The legendary status of Hank Aaron and Babe Ruth is such that even many of those who are most indifferent to baseball have heard of them. It's doubtful, however, that this simulation needs their names attached in order to sell.

You can have teams of all-time greats swinging for glory in historical ballparks, but ultimately sims depend on how they play, rather than the theatre that's set up for them - and this one plays very well. While it allows you to adjust just about every variable you can think of - and probably some that never occurred to you - the basic controls for pitching and batting are simple and do not take much memorising. The result is that you can be playing within minutes and then explore the deeper stuff, meddle with tactics, investigate player biographies and so on.

The games on screen are over more quickly than those on the ball park, too: appealing to the impatient as well as the anorak is no mean feat.

Birds Of Britain & Europe

pounds 49.99, AA Multimedia

Windows 3.1 or later

Sound, video and animation are put to good use in this guide to 427 bird species. The interface is anchored to a virtual museum that lets you wander around and discover things either at random or in a more structured way, from avian taxonomy and how to attract birds to your garden, to examples of birdsong. It's easy to build up a comprehensive profile on any of the birds in terms of behaviour, migratory patterns, likely habitats etc.

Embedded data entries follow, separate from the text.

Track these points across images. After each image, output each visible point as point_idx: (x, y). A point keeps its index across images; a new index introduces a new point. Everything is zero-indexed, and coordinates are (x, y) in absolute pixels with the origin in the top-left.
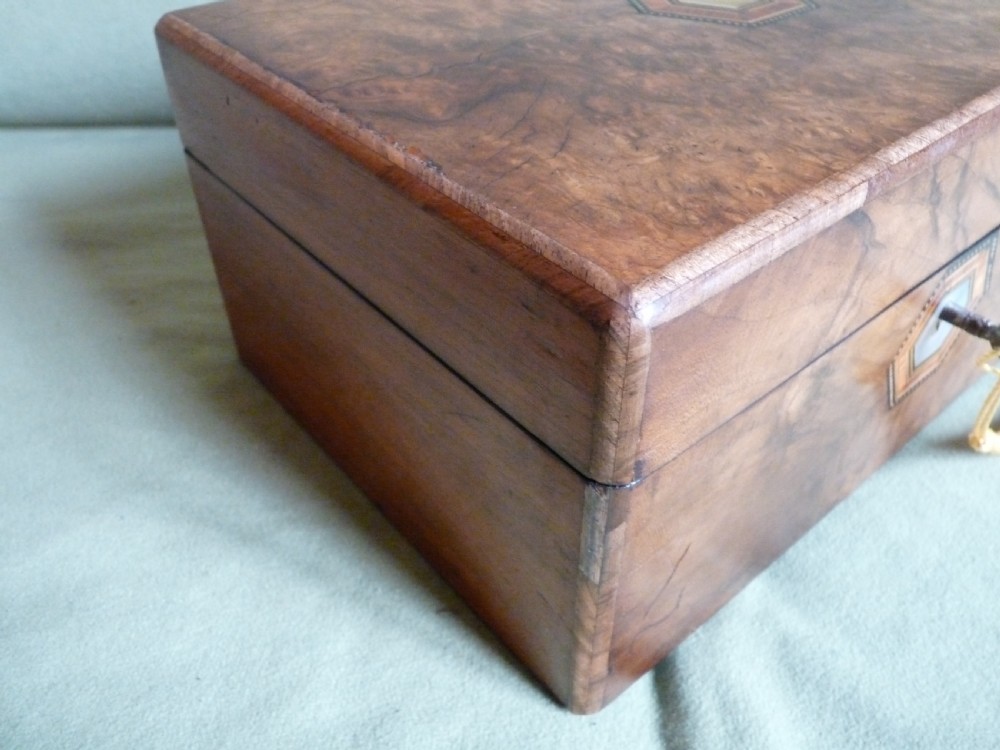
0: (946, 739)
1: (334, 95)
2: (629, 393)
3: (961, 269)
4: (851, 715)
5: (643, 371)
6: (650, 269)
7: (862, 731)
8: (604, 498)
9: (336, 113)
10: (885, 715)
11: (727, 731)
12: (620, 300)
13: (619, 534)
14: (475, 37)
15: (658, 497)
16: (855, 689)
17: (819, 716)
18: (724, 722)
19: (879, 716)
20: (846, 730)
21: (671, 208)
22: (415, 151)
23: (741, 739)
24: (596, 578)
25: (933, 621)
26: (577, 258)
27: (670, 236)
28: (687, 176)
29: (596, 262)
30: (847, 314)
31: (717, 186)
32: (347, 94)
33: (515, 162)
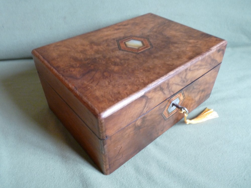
0: (184, 176)
1: (62, 72)
2: (102, 127)
3: (175, 97)
4: (169, 173)
5: (103, 124)
6: (104, 109)
7: (171, 176)
8: (102, 141)
9: (61, 76)
10: (175, 173)
11: (147, 178)
12: (99, 115)
13: (105, 146)
14: (88, 57)
15: (112, 140)
16: (170, 168)
17: (164, 173)
18: (147, 177)
19: (174, 173)
20: (168, 175)
21: (111, 98)
22: (73, 85)
23: (150, 179)
24: (104, 153)
25: (184, 155)
26: (94, 107)
27: (109, 103)
28: (115, 91)
29: (97, 108)
30: (146, 109)
31: (119, 93)
32: (64, 72)
33: (89, 88)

Where this scores over paper encyclopaedias is in its use of multimedia. Using books and binoculars, I've laboured for years trying to work out whether they were swifts or swallows flying over my garden. The sound files here solved it in an instant - swifts, for sure.

Dark Earth

pounds 40, Microprose

Windows 95

It's not often that so-called developments in adventure gaming advance the genre. This innovative CD-Rom developed by the French group Kalisto, however, makes a brave attempt. Using a proprietary 3D engine, the third- person action takes place in real time from various camera angles, with some nifty full-screen motion video scenes to stylishly expand on the most important bits.

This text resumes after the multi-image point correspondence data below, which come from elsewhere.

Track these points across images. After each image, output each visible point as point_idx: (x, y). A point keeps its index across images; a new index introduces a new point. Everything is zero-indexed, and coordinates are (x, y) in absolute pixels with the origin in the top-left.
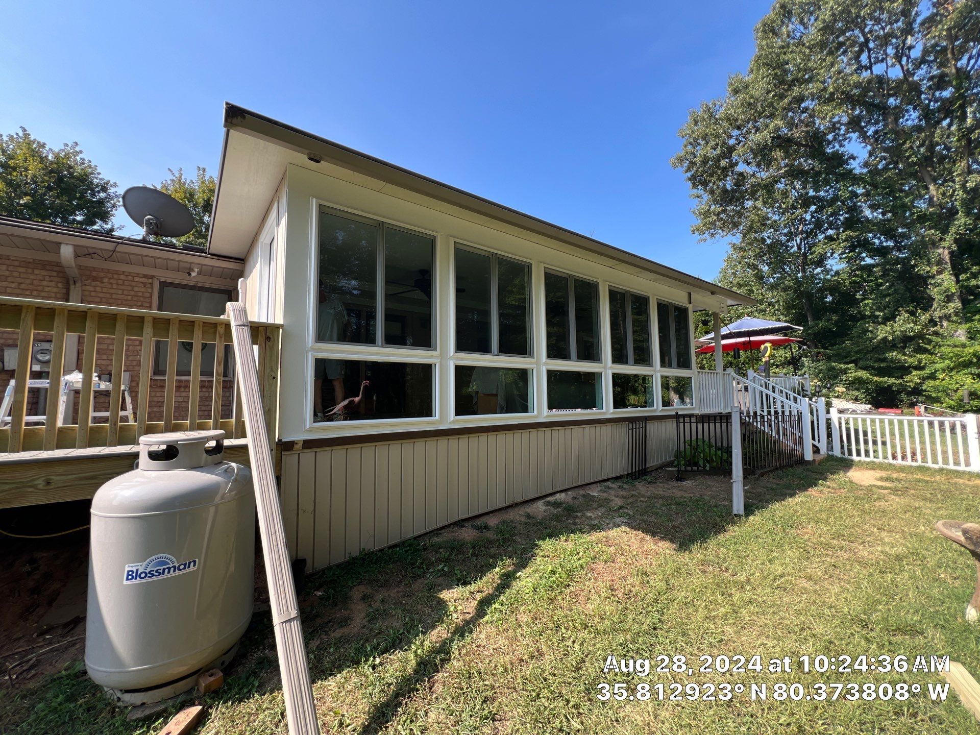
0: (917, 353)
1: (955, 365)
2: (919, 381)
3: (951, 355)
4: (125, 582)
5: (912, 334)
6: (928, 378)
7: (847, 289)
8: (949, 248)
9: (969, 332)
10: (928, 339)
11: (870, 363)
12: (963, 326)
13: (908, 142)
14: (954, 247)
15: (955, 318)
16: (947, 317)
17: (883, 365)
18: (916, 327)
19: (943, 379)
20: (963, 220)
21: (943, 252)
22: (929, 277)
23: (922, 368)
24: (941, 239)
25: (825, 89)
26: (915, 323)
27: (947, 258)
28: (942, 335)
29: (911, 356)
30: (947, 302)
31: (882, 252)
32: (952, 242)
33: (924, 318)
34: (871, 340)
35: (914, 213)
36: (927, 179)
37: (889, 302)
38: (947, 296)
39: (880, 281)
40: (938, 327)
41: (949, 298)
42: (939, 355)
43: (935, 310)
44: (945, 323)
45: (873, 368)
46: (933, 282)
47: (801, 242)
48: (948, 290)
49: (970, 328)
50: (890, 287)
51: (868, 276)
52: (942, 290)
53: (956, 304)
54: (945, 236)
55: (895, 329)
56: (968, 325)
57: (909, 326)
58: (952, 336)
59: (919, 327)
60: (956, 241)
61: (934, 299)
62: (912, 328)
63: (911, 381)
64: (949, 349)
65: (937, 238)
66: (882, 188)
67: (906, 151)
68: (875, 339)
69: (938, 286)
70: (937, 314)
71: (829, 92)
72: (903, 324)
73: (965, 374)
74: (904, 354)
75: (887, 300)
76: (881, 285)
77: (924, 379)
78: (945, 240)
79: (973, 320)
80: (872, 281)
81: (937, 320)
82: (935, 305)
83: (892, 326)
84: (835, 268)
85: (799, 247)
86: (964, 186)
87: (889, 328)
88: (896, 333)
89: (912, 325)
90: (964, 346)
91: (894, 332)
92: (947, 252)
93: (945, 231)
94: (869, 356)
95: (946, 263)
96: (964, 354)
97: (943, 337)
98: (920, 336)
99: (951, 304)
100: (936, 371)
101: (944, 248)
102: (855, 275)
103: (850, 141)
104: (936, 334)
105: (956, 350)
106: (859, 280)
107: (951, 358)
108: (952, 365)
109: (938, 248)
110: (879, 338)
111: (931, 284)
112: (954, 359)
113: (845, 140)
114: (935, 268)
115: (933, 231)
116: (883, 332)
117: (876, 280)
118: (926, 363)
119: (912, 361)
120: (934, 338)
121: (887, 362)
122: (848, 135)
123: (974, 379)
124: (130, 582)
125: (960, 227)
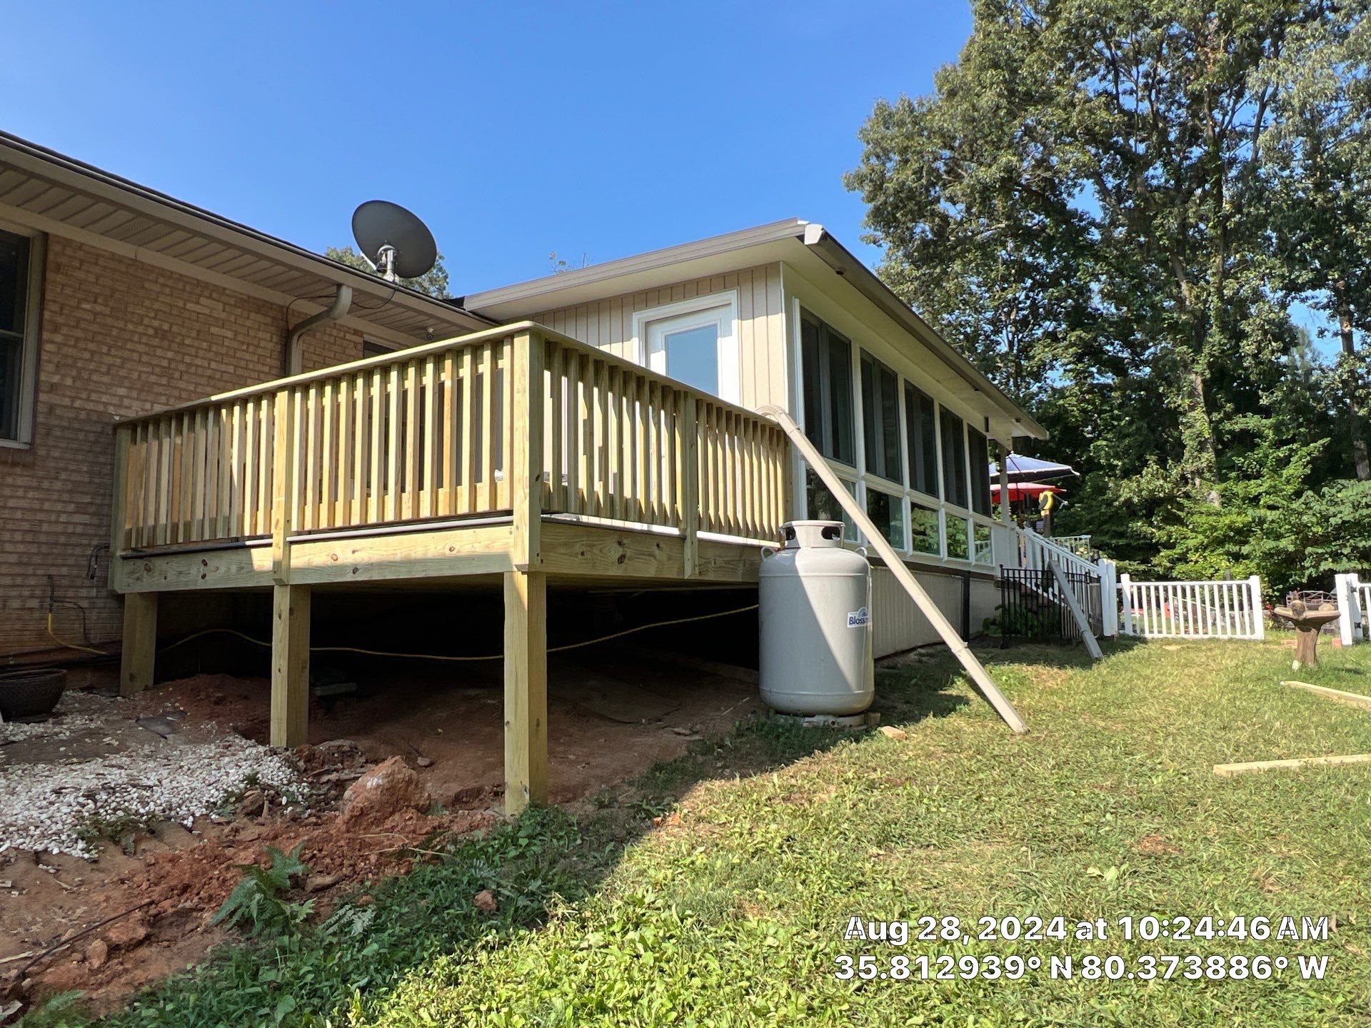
0: (1167, 524)
1: (1209, 542)
2: (1168, 565)
3: (1205, 526)
4: (849, 626)
5: (1161, 495)
6: (1179, 560)
7: (1077, 421)
8: (1202, 374)
9: (1223, 496)
10: (1178, 503)
11: (1106, 539)
12: (1217, 487)
13: (1159, 216)
14: (1208, 375)
15: (1207, 475)
16: (1199, 473)
17: (1122, 542)
18: (1165, 485)
19: (1196, 562)
20: (1217, 338)
21: (1196, 379)
22: (1181, 413)
23: (1172, 546)
24: (1193, 361)
25: (1067, 121)
26: (1165, 479)
27: (1200, 388)
28: (1194, 498)
29: (1159, 528)
30: (1200, 452)
31: (1117, 366)
32: (1205, 366)
33: (1175, 472)
34: (1109, 504)
35: (1165, 319)
36: (1180, 273)
37: (1130, 447)
38: (1200, 443)
39: (1116, 412)
40: (1189, 487)
41: (1202, 447)
42: (1191, 527)
43: (1187, 461)
44: (1197, 481)
45: (1108, 545)
46: (1184, 420)
47: (1014, 338)
48: (1200, 434)
49: (1225, 490)
50: (1130, 423)
51: (1102, 404)
52: (1194, 433)
53: (1208, 456)
54: (1197, 358)
55: (1142, 486)
56: (1224, 485)
57: (1158, 483)
58: (1205, 501)
59: (1170, 485)
60: (1210, 365)
61: (1185, 446)
62: (1162, 486)
63: (1160, 565)
64: (1204, 519)
65: (1189, 358)
66: (1129, 276)
67: (1157, 229)
68: (1116, 500)
69: (1190, 427)
70: (1189, 468)
71: (1071, 125)
72: (1151, 481)
73: (1219, 554)
74: (1151, 524)
75: (1127, 441)
76: (1119, 418)
77: (1174, 562)
78: (1198, 363)
79: (1230, 479)
80: (1106, 411)
81: (1189, 476)
82: (1187, 455)
83: (1138, 482)
84: (1058, 385)
85: (1011, 344)
86: (1220, 291)
87: (1135, 484)
88: (1143, 493)
89: (1161, 482)
90: (1218, 514)
91: (1141, 491)
92: (1199, 379)
93: (1198, 350)
94: (1105, 527)
95: (1198, 396)
96: (1220, 525)
97: (1196, 502)
98: (1171, 499)
99: (1204, 454)
100: (1188, 550)
101: (1196, 373)
102: (1084, 400)
103: (1081, 190)
104: (1187, 496)
105: (1212, 519)
106: (1090, 407)
107: (1204, 532)
108: (1206, 541)
109: (1190, 372)
110: (1122, 499)
111: (1182, 423)
112: (1208, 533)
113: (1075, 185)
114: (1187, 401)
115: (1185, 348)
116: (1127, 491)
117: (1111, 411)
118: (1176, 539)
119: (1160, 535)
120: (1185, 502)
121: (1127, 538)
122: (1080, 181)
123: (1229, 560)
124: (854, 626)
125: (1213, 346)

For once, the description visually stunning is appropriate. Even the shadows are impressive. The characters you encounter and have to interact with in this post-apocalyptic world are more than merely one-dimensional ciphers and react according to their predisposition and the way they're approached. A strong plot and plenty of tension mean that the story line is, unusually, important rather than being a lame rationale tagged on at the end.